Related tools and service

There is a lot of momentum in the field of Large Language Models (LLMs) and many tools and services are being developed to work with them. GERD is not intended to be a daily driver for working with LLMs, but rather a tool to prototype workflows and to ease the access and configuration of currently available models.

There are many tools, some with large and striving communities, that can be used to work with LLMs. Here are some of them:

Hugging Face Transformers

The Transformers library is a popular open-source library that provides a wide range of pre-trained models for Natural Language Processing (NLP) tasks. It is built on top of PyTorch and TensorFlow and provides a simple API for working with LLMs.

llama.cpp

The main goal of llama.cpp is to enable LLM inference with minimal setup and state-of-the-art performance on a wide range of hardware - locally and in the cloud.

GPT4All

GPT4All is a desktop application that allows you to download many different LLM and use them locally. The application is available for Windows, MacOS, and Linux. Furthermore, you can use use the generation services from OpenAI, DeepSeek or Mistral as well.

Private GPT

This application is very similar to GPT4All. It used to provide more options to tweak workflows that uses Retrieval Augmented Generation (RAG).
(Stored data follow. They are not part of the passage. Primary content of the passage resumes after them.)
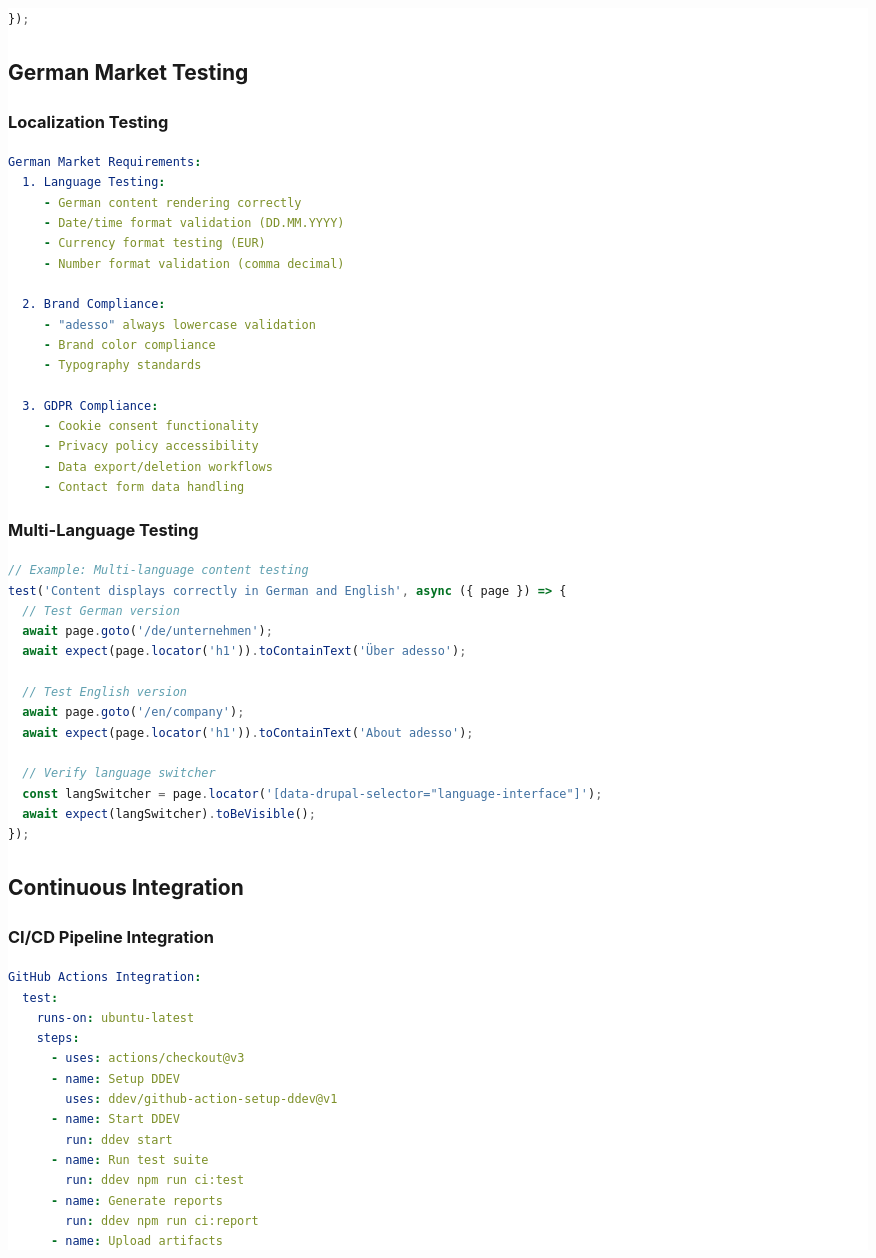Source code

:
 ```javascript
});
```

## German Market Testing

### **Localization Testing**
```yaml
German Market Requirements:
  1. Language Testing:
     - German content rendering correctly
     - Date/time format validation (DD.MM.YYYY)
     - Currency format testing (EUR)
     - Number format validation (comma decimal)
     
  2. Brand Compliance:
     - "adesso" always lowercase validation
     - Brand color compliance
     - Typography standards
     
  3. GDPR Compliance:
     - Cookie consent functionality
     - Privacy policy accessibility
     - Data export/deletion workflows
     - Contact form data handling
```

### **Multi-Language Testing**
```javascript
// Example: Multi-language content testing
test('Content displays correctly in German and English', async ({ page }) => {
  // Test German version
  await page.goto('/de/unternehmen');
  await expect(page.locator('h1')).toContainText('Über adesso');
  
  // Test English version  
  await page.goto('/en/company');
  await expect(page.locator('h1')).toContainText('About adesso');
  
  // Verify language switcher
  const langSwitcher = page.locator('[data-drupal-selector="language-interface"]');
  await expect(langSwitcher).toBeVisible();
});
```

## Continuous Integration

### **CI/CD Pipeline Integration**
```yaml
GitHub Actions Integration:
  test:
    runs-on: ubuntu-latest
    steps:
      - uses: actions/checkout@v3
      - name: Setup DDEV
        uses: ddev/github-action-setup-ddev@v1
      - name: Start DDEV
        run: ddev start
      - name: Run test suite
        run: ddev npm run ci:test
      - name: Generate reports
        run: ddev npm run ci:report
      - name: Upload artifacts
```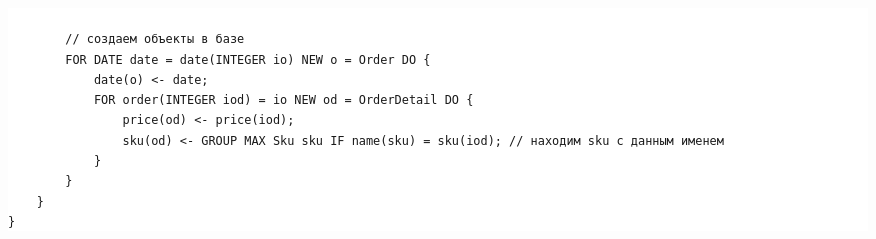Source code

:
 ```lsf

        // создаем объекты в базе
        FOR DATE date = date(INTEGER io) NEW o = Order DO {
            date(o) <- date;
            FOR order(INTEGER iod) = io NEW od = OrderDetail DO {
                price(od) <- price(iod);
                sku(od) <- GROUP MAX Sku sku IF name(sku) = sku(iod); // находим sku с данным именем
            }
        }
    }
}
```

  
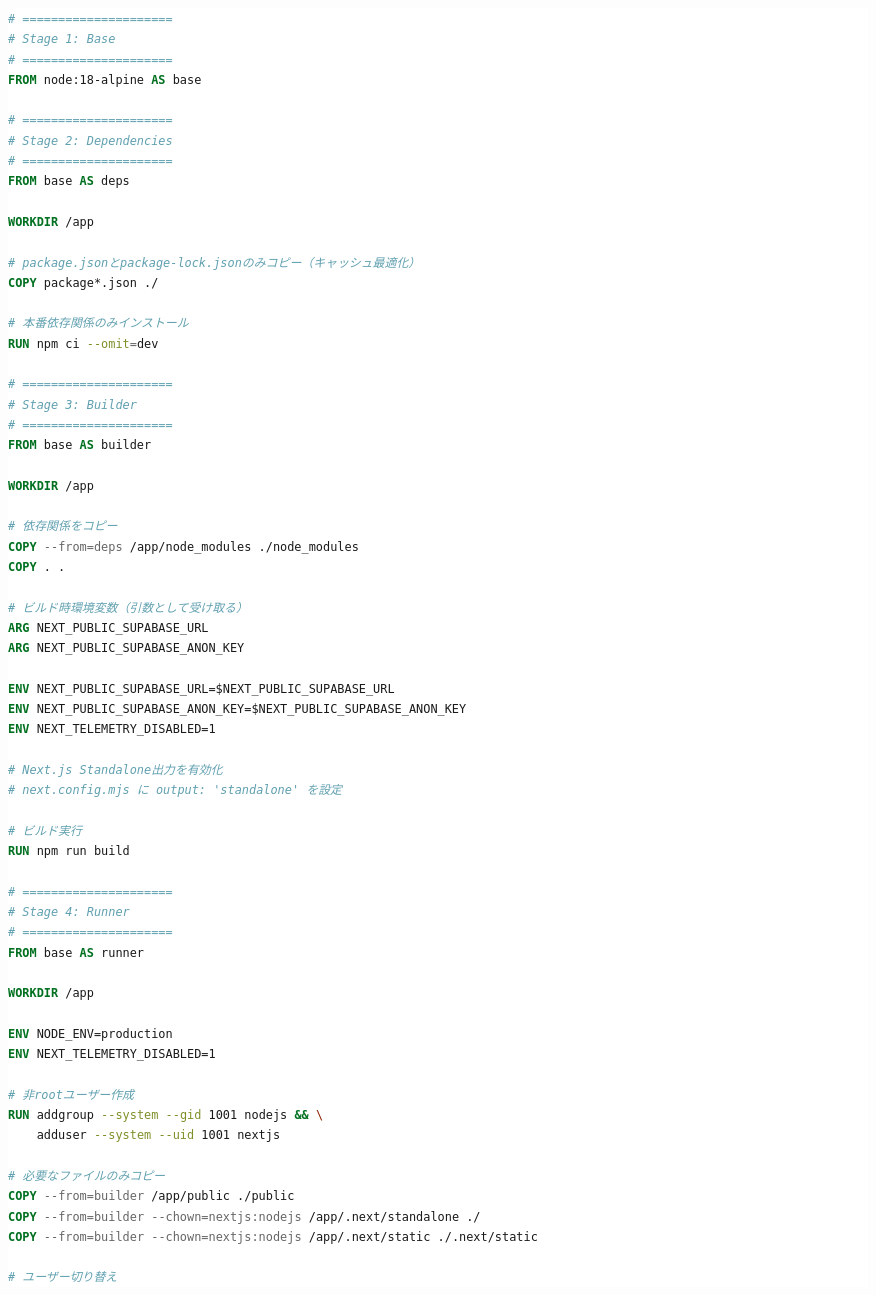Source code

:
 ```dockerfile
# =====================
# Stage 1: Base
# =====================
FROM node:18-alpine AS base

# =====================
# Stage 2: Dependencies
# =====================
FROM base AS deps

WORKDIR /app

# package.jsonとpackage-lock.jsonのみコピー（キャッシュ最適化）
COPY package*.json ./

# 本番依存関係のみインストール
RUN npm ci --omit=dev

# =====================
# Stage 3: Builder
# =====================
FROM base AS builder

WORKDIR /app

# 依存関係をコピー
COPY --from=deps /app/node_modules ./node_modules
COPY . .

# ビルド時環境変数（引数として受け取る）
ARG NEXT_PUBLIC_SUPABASE_URL
ARG NEXT_PUBLIC_SUPABASE_ANON_KEY

ENV NEXT_PUBLIC_SUPABASE_URL=$NEXT_PUBLIC_SUPABASE_URL
ENV NEXT_PUBLIC_SUPABASE_ANON_KEY=$NEXT_PUBLIC_SUPABASE_ANON_KEY
ENV NEXT_TELEMETRY_DISABLED=1

# Next.js Standalone出力を有効化
# next.config.mjs に output: 'standalone' を設定

# ビルド実行
RUN npm run build

# =====================
# Stage 4: Runner
# =====================
FROM base AS runner

WORKDIR /app

ENV NODE_ENV=production
ENV NEXT_TELEMETRY_DISABLED=1

# 非rootユーザー作成
RUN addgroup --system --gid 1001 nodejs && \
    adduser --system --uid 1001 nextjs

# 必要なファイルのみコピー
COPY --from=builder /app/public ./public
COPY --from=builder --chown=nextjs:nodejs /app/.next/standalone ./
COPY --from=builder --chown=nextjs:nodejs /app/.next/static ./.next/static

# ユーザー切り替え
```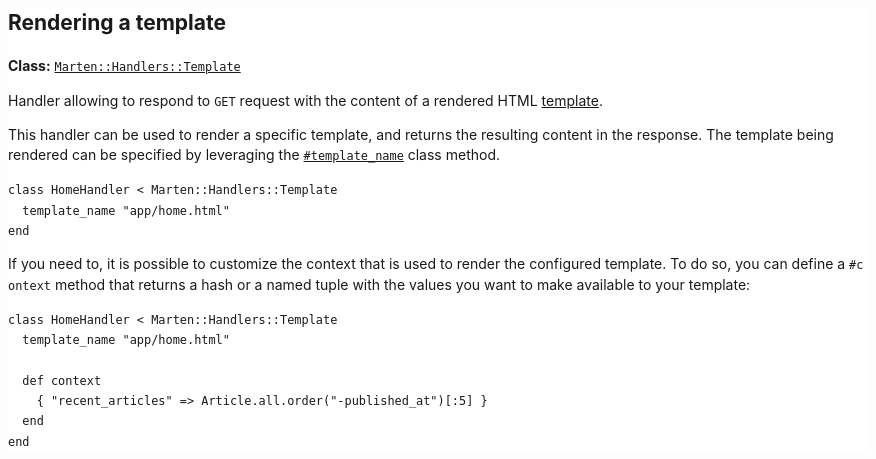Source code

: ## Rendering a template

**Class:** [`Marten::Handlers::Template`](pathname:///api/Marten/Handlers/Template.html)

Handler allowing to respond to `GET` request with the content of a rendered HTML [template](../../templates).

This handler can be used to render a specific template, and returns the resulting content in the response. The template being rendered can be specified by leveraging the [`#template_name`](pathname:///api/Marten/Handlers/Rendering/ClassMethods.html#template_name(template_name%3AString%3F)-instance-method) class method.

```crystal
class HomeHandler < Marten::Handlers::Template
  template_name "app/home.html"
end
```

If you need to, it is possible to customize the context that is used to render the configured template. To do so, you can define a `#context` method that returns a hash or a named tuple with the values you want to make available to your template:

```crystal
class HomeHandler < Marten::Handlers::Template
  template_name "app/home.html"

  def context
    { "recent_articles" => Article.all.order("-published_at")[:5] }
  end
end
```
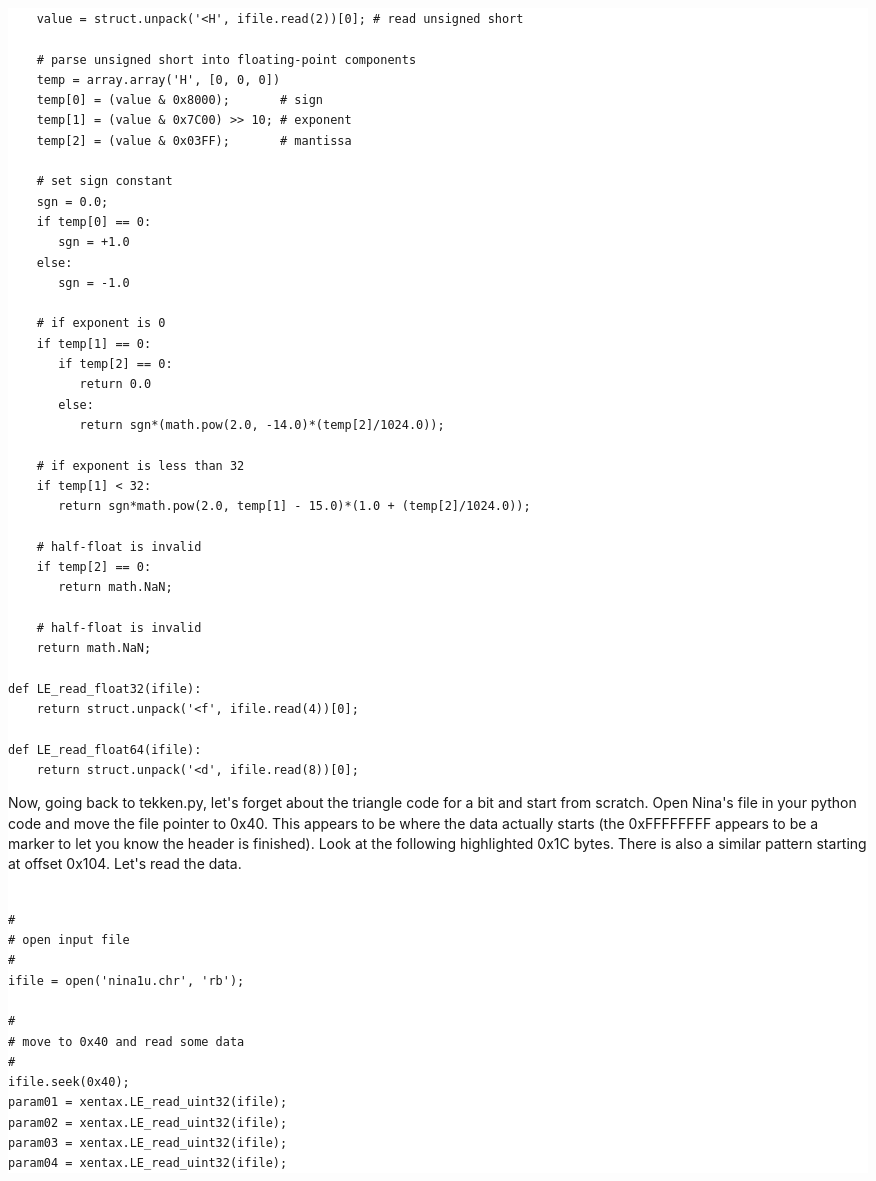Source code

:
 ```
    value = struct.unpack('<H', ifile.read(2))[0]; # read unsigned short

    # parse unsigned short into floating-point components
    temp = array.array('H', [0, 0, 0])
    temp[0] = (value & 0x8000);       # sign
    temp[1] = (value & 0x7C00) >> 10; # exponent
    temp[2] = (value & 0x03FF);       # mantissa

    # set sign constant
    sgn = 0.0;
    if temp[0] == 0:
       sgn = +1.0
    else:
       sgn = -1.0

    # if exponent is 0
    if temp[1] == 0:
       if temp[2] == 0:
          return 0.0
       else:
          return sgn*(math.pow(2.0, -14.0)*(temp[2]/1024.0));

    # if exponent is less than 32
    if temp[1] < 32:
       return sgn*math.pow(2.0, temp[1] - 15.0)*(1.0 + (temp[2]/1024.0));

    # half-float is invalid
    if temp[2] == 0:
       return math.NaN;

    # half-float is invalid
    return math.NaN;

def LE_read_float32(ifile):
    return struct.unpack('<f', ifile.read(4))[0];
	
def LE_read_float64(ifile):
    return struct.unpack('<d', ifile.read(8))[0];

```


Now, going back to tekken.py, let's forget about the triangle code for a bit and start from scratch. Open Nina's file in your python code and move the file pointer to 0x40. This appears to be where the data actually starts (the 0xFFFFFFFF appears to be a marker to let you know the header is finished). Look at the following highlighted 0x1C bytes. There is also a similar pattern starting at offset 0x104. Let's read the data.



```

#
# open input file 
#
ifile = open('nina1u.chr', 'rb');

#
# move to 0x40 and read some data
#
ifile.seek(0x40);
param01 = xentax.LE_read_uint32(ifile);
param02 = xentax.LE_read_uint32(ifile);
param03 = xentax.LE_read_uint32(ifile);
param04 = xentax.LE_read_uint32(ifile);
```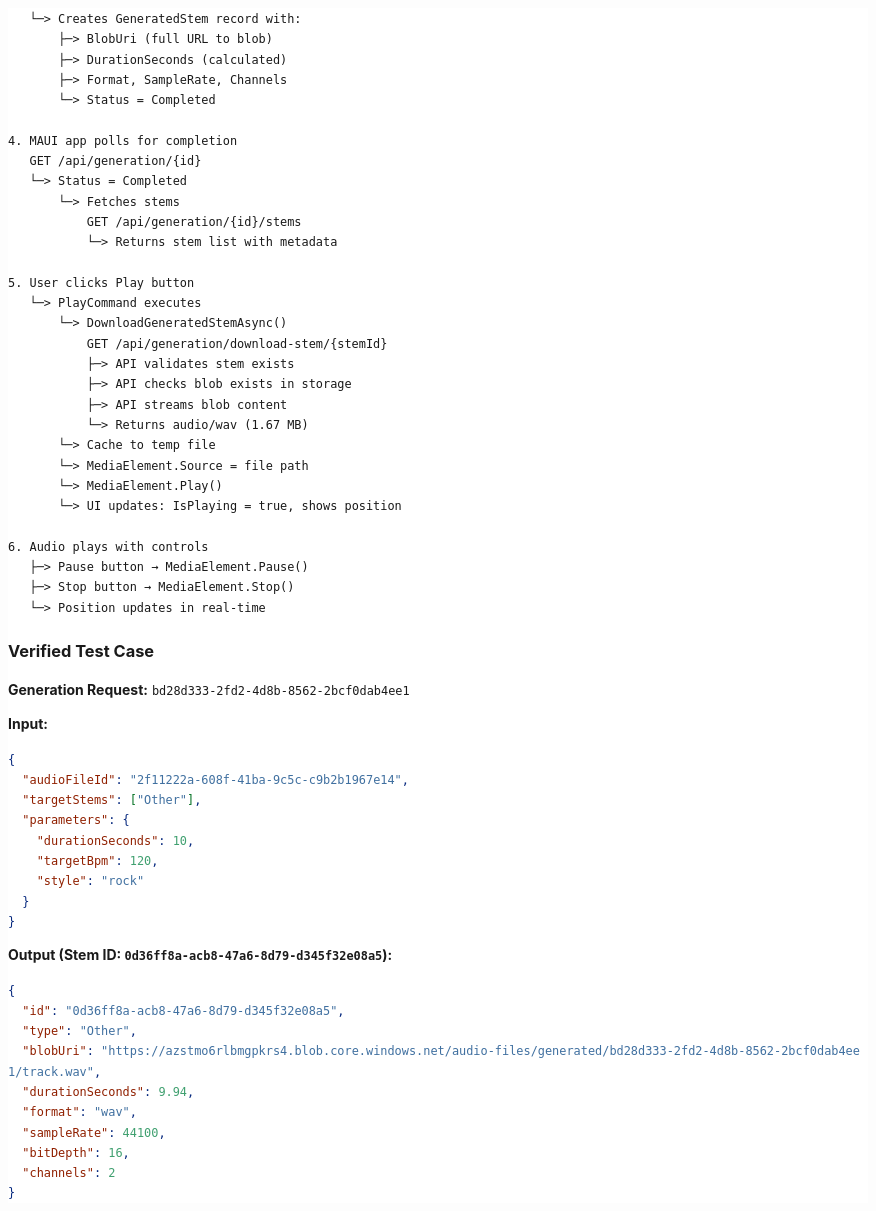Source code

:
 ```
   └─> Creates GeneratedStem record with:
       ├─> BlobUri (full URL to blob)
       ├─> DurationSeconds (calculated)
       ├─> Format, SampleRate, Channels
       └─> Status = Completed

4. MAUI app polls for completion
   GET /api/generation/{id}
   └─> Status = Completed
       └─> Fetches stems
           GET /api/generation/{id}/stems
           └─> Returns stem list with metadata

5. User clicks Play button
   └─> PlayCommand executes
       └─> DownloadGeneratedStemAsync()
           GET /api/generation/download-stem/{stemId}
           ├─> API validates stem exists
           ├─> API checks blob exists in storage
           ├─> API streams blob content
           └─> Returns audio/wav (1.67 MB)
       └─> Cache to temp file
       └─> MediaElement.Source = file path
       └─> MediaElement.Play()
       └─> UI updates: IsPlaying = true, shows position

6. Audio plays with controls
   ├─> Pause button → MediaElement.Pause()
   ├─> Stop button → MediaElement.Stop()
   └─> Position updates in real-time
```

### Verified Test Case

**Generation Request:** `bd28d333-2fd2-4d8b-8562-2bcf0dab4ee1`

**Input:**
```json
{
  "audioFileId": "2f11222a-608f-41ba-9c5c-c9b2b1967e14",
  "targetStems": ["Other"],
  "parameters": {
    "durationSeconds": 10,
    "targetBpm": 120,
    "style": "rock"
  }
}
```

**Output (Stem ID: `0d36ff8a-acb8-47a6-8d79-d345f32e08a5`):**
```json
{
  "id": "0d36ff8a-acb8-47a6-8d79-d345f32e08a5",
  "type": "Other",
  "blobUri": "https://azstmo6rlbmgpkrs4.blob.core.windows.net/audio-files/generated/bd28d333-2fd2-4d8b-8562-2bcf0dab4ee1/track.wav",
  "durationSeconds": 9.94,
  "format": "wav",
  "sampleRate": 44100,
  "bitDepth": 16,
  "channels": 2
}
```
However, as the development of both applications progresses rapidly, it is best to check them out yourself.

Text generation web UI

A feature-rich web UI based on gradio with a primary focus on text generation. It can be used to test models for text generation, for instruction based tasks, even with different roles/custom characters. As it is a web UI, it can also be used to host a llm service in a local network or -- thanks to gradio -- even on the internet. The ui also features means to train LoRA on unstructured data or for instruction-based tasks.

Ollama

Ollama provides a terminal server and client to host and use llm models within minutes. For most use cases it wraps configurations (e.g. for llama.cpp) and provides a simple interface to use them. It a good tool to get started, however, it is not as flexible as llama.cpp itself and also sometimes provides configurations that could be misleading. For instance, if you use deepseek-r1 with ollama, it will download and host a quantized and distilled model, which is not the same as the original model. Usually, having a look at the configuration in the online database should clarifty this and as most machine aren't capable of hosting a full r1 model, this is not a bad thing, but it is important to know that the model is not the same as the original one.